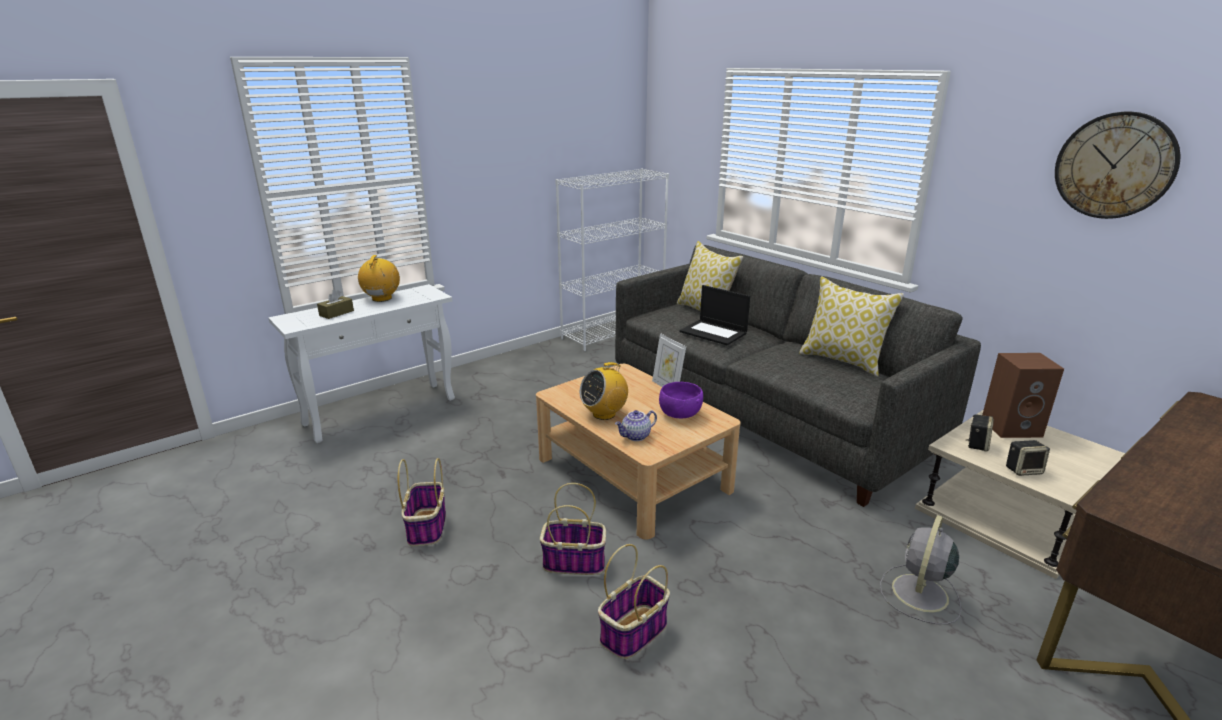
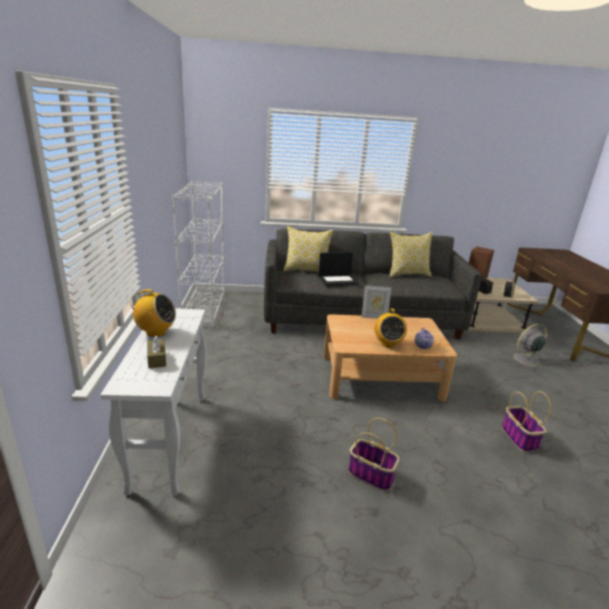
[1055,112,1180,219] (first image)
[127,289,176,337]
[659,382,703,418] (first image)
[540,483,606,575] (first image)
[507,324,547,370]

□ □ □ □ □

With the images removed, give back every entry exactly as shown.

(Answer for the task):
[1055,112,1180,219] (first image)
[127,289,176,337]
[659,382,703,418] (first image)
[540,483,606,575] (first image)
[507,324,547,370]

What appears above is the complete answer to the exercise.